Die Wahrnehmung

Wenn wir so in die Welt gucken, so wie ich es jetzt gerade von meinem Schreibtisch aus tue, dann erscheint uns das, was wir sehen, ungeheuer real. Tatsächlich findet die Realität aber fast ausschließlich in unserem Kopf statt. Das fängt schon mit dem Farbsehen an. Die wahre Welt da draußen besteht nur aus elektromagnetischen Wellen in unterschiedlichen Intensitäten und Wellenlängen. Es gibt da draußen keine Farben. (Diesen Gedanken finde ich übrigens total gruselig, spiegelt er für mich doch eindrücklich die Kälte des Universums wider.)

Die Farbillusion entsteht auf unserer Netzhaut. Andere Spektren an elektromagnetischer Strahlung, wie zum Beispiel Infrarot oder Röntgenstrahlen, können wir nicht sehen. Aber auch sie sind nachweislich vorhanden. Tiere hingegen können manche Dinge viel besser wahrnehmen als wir, beispielsweise Ultraschall. Unsere menschliche Wahrnehmung von der Realität ist vermutlich so weit von der Realität entfernt, dass wir uns noch nicht einmal vorstellen können, wie die Realität tatsächlich aussehen könnte. Es scheint jedoch einen evolutionären Sinn zu haben, dass die menschliche Wahrnehmung begrenzt ist, weil hierdurch viele, für das Überleben irrelevante Informationen schon im Vorfeld ausge ltert werden und somit gar nicht erst unser Gehirn beanspruchen. Um als Mensch klarzukommen, müssen wir also von vielem, was vor sich geht, gar nichts wissen.

Unsere begrenzte menschliche Wahrnehmung ist also schon einmal ein Grund, warum unsere Sicht auf die Realität eingeschränkt und verzerrt ist. Auf der Ebene der rein sinnlichen Wahrnehmung scheinen wir Menschen allerdings so ziemlich alle das Gleiche zu sehen. Wir sind uns einig, was rund und was eckig ist, wie ein Baum oder ein Tisch aussehen.

Kleiner Exkurs: Die Wahrheit und die Philosophie

In der Philosophie wird angezweifelt, inwiefern wir auch bei solchen simplen Dingen überhaupt in der Lage sind, »die Wahrheit« zu sehen. Ende des 18. Jahrhunderts kam der berühmte Philosoph Immanuel Kant zu der Erkenntnis, dass alles Wissen über die Welt aus einer trügerischen Sinneswahrnehmung der Menschen entsteht. Auf diese philosophische Ebene möchte ich mich jetzt aber nicht begeben.

### AUFGABE 1
Beantworte kurz diese Fragen zum Textauszug:
(a) Woraus besteht die wahre Welt da draußen?
(b) Was können Tiere laut dem genannten Beispiel besser wahrnehmen als wir?
(c) Zu welcher Erkenntnis kam Immanuel Kant Ende des 18. Jahrhunderts?
Der Textauszug und die folgenden Zeilen haben nichts miteinander zu tun.

### DATEN
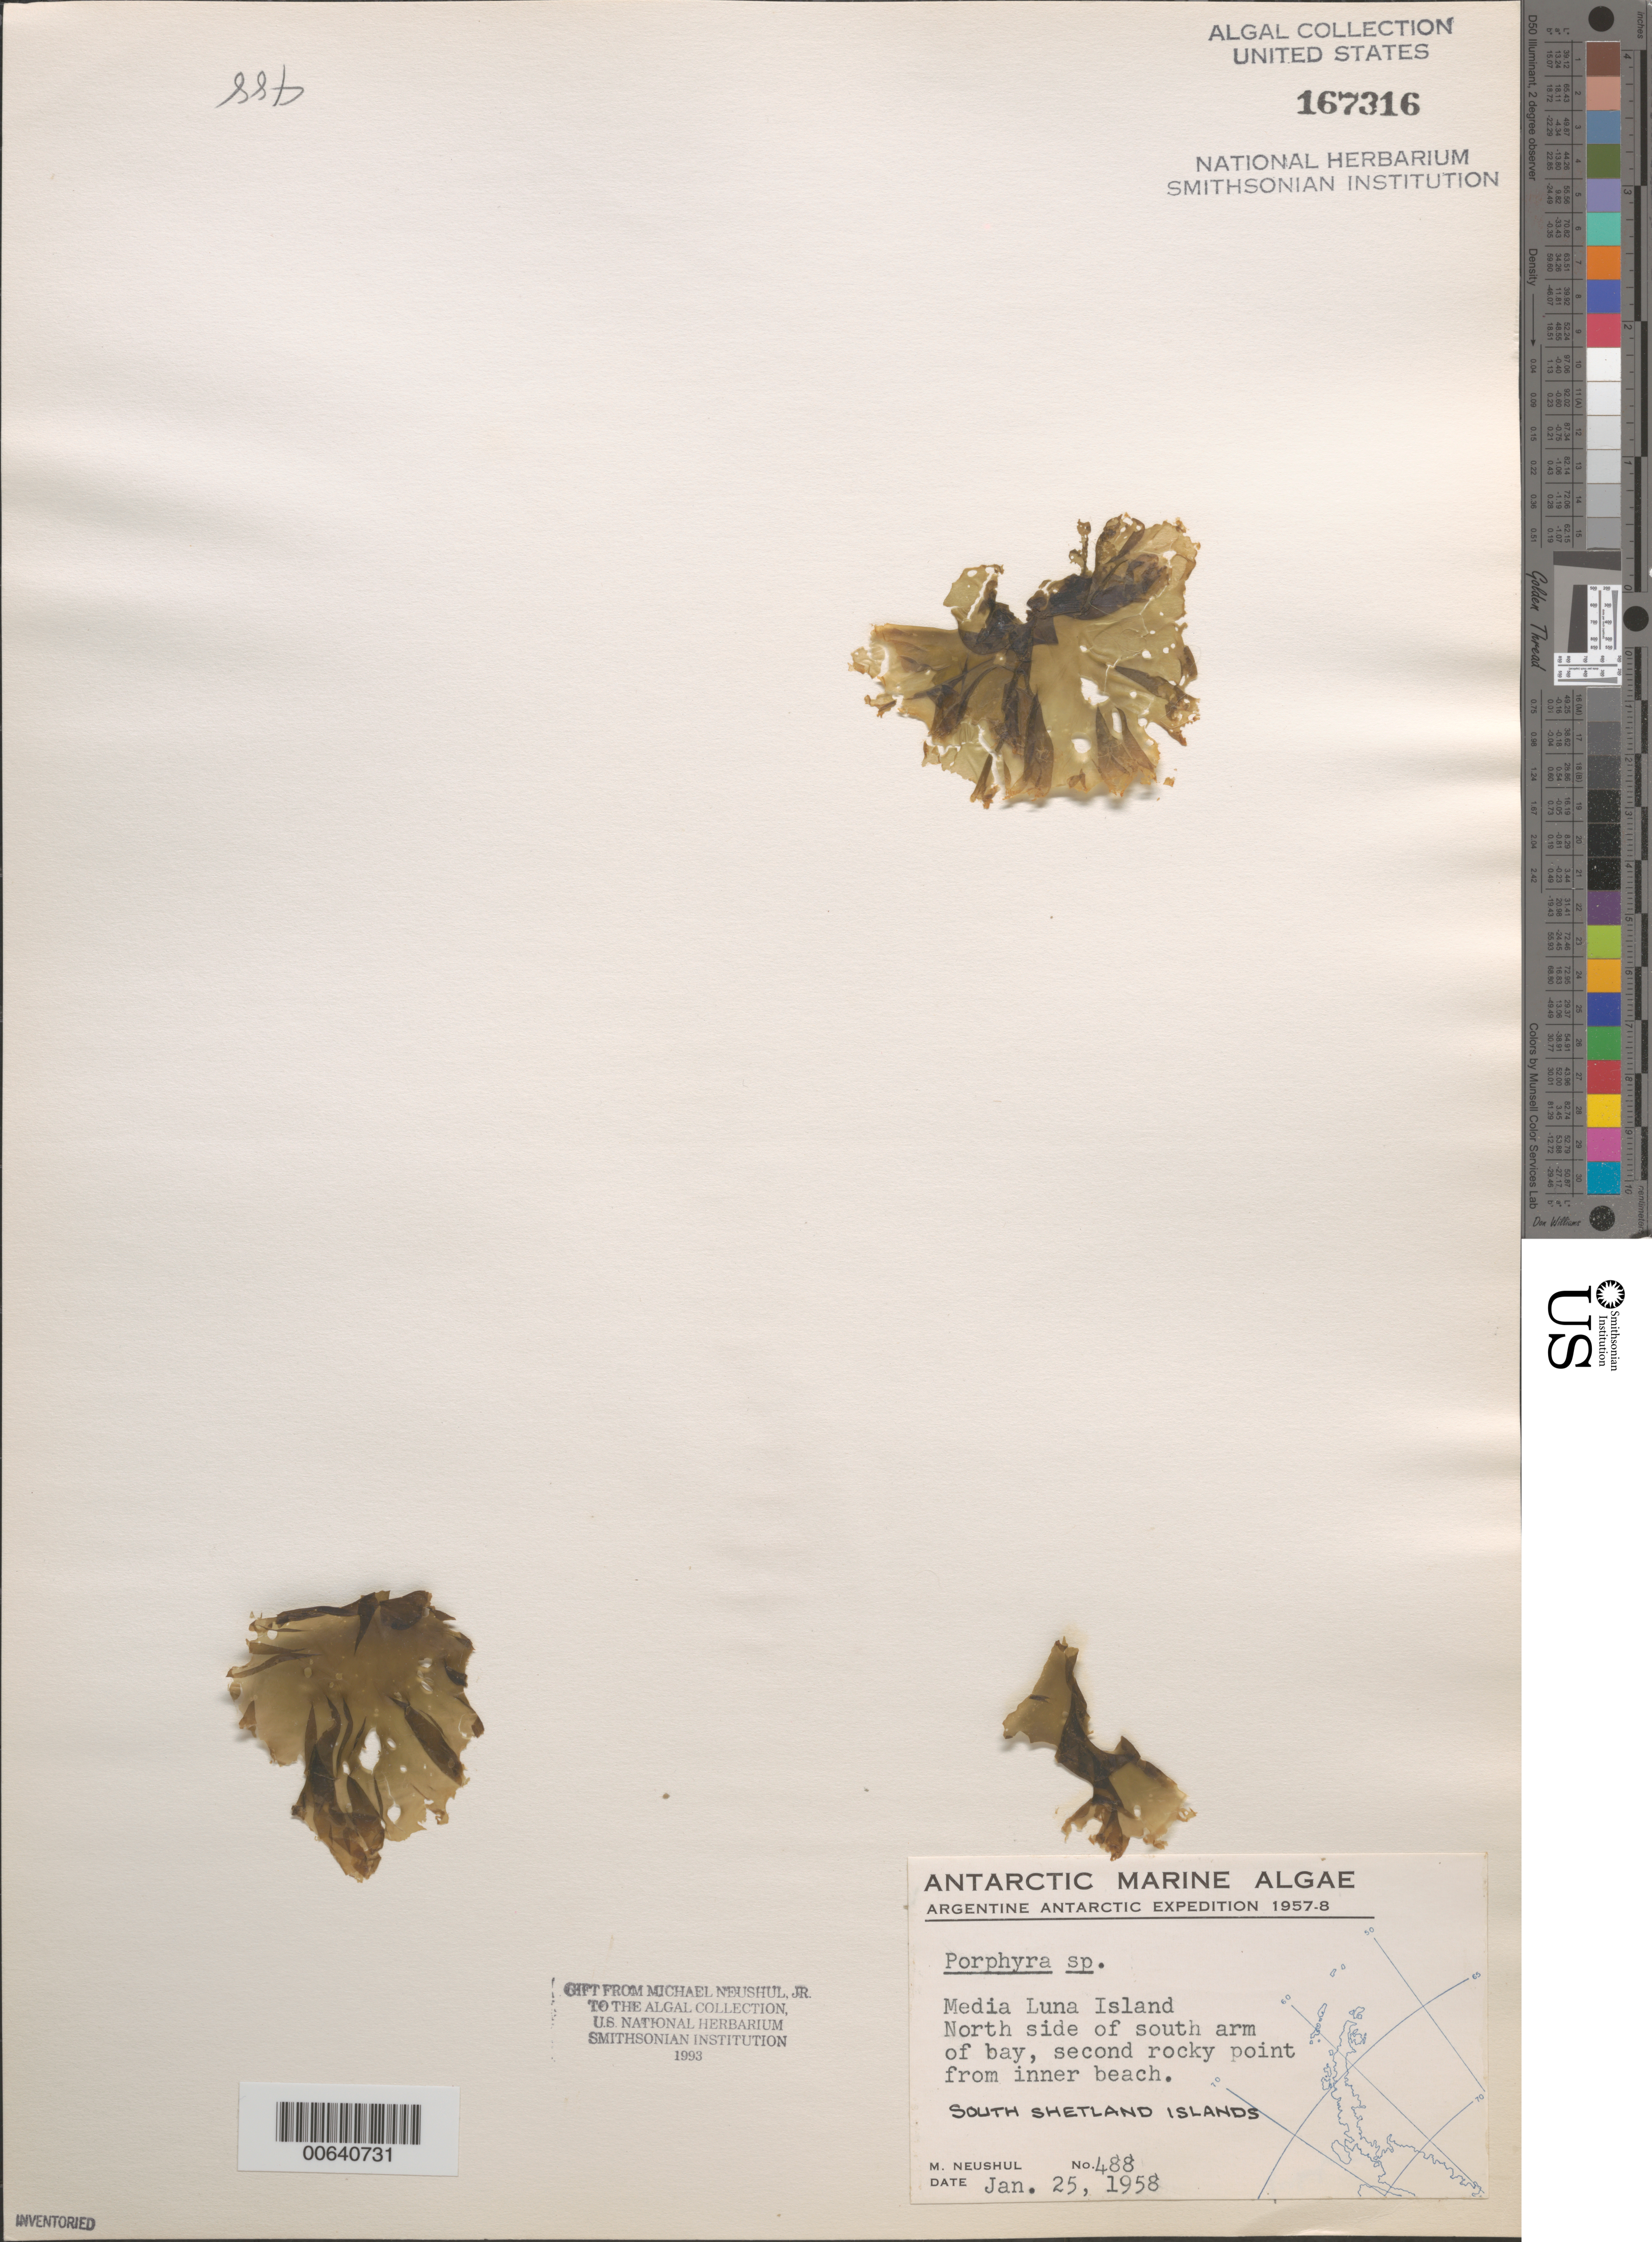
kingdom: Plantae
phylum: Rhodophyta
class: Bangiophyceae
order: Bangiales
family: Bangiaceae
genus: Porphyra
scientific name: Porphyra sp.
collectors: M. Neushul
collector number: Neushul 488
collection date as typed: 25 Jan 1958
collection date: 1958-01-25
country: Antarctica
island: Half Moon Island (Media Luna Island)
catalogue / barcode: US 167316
==
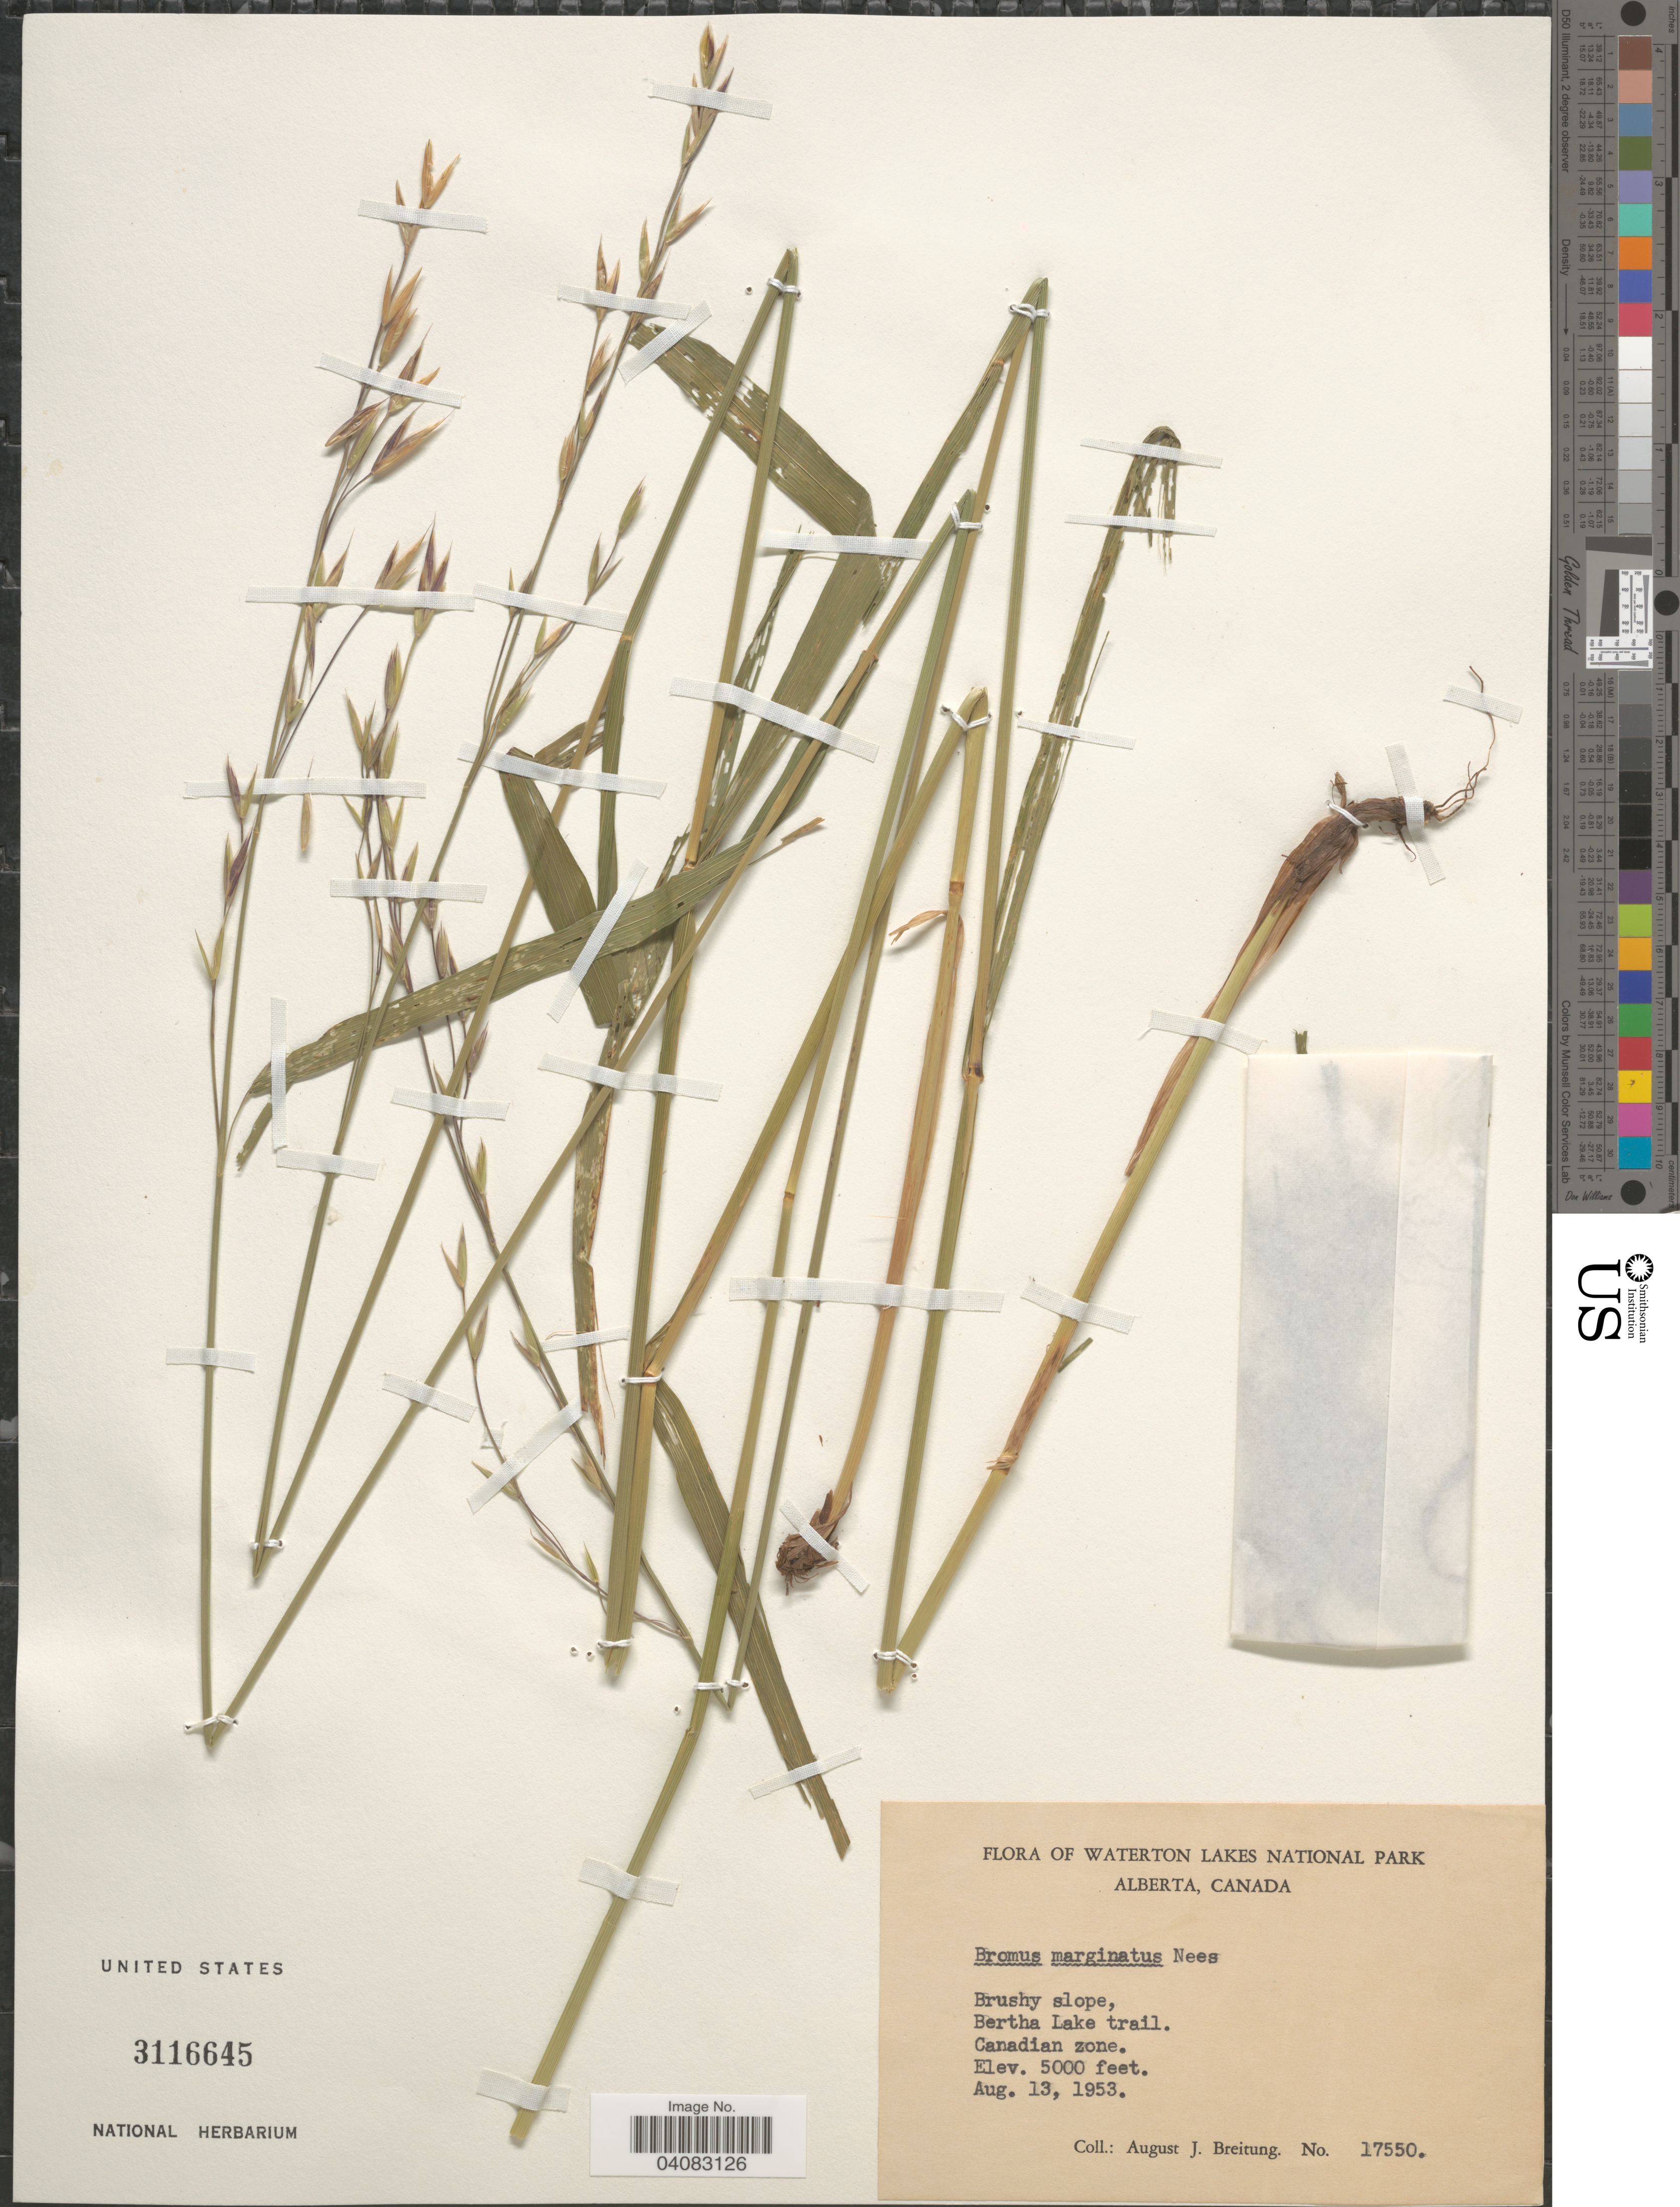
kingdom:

### AUFGABE 2
Bring aus den Datenzeilen die Zeilen von der mit „scientific name: Porphyra sp.“ bis zu der mit „island: Half Moon Island (Media Luna Island)“, beide eingeschlossen, in die Form einer nummerierten Liste. Leerzeilen lässt du dabei weg.

### VOLLSTÄNDIGE ANTWORT 1
(a) Aus elektromagnetischen Wellen in unterschiedlichen Intensitäten und Wellenlängen.
(b) Ultraschall.
(c) Dass alles Wissen über die Welt aus einer trügerischen Sinneswahrnehmung der Menschen entsteht.

### VOLLSTÄNDIGE ANTWORT 2
1. scientific name: Porphyra sp.
2. collectors: M. Neushul
3. collector number: Neushul 488
4. collection date as typed: 25 Jan 1958
5. collection date: 1958-01-25
6. country: Antarctica
7. island: Half Moon Island (Media Luna Island)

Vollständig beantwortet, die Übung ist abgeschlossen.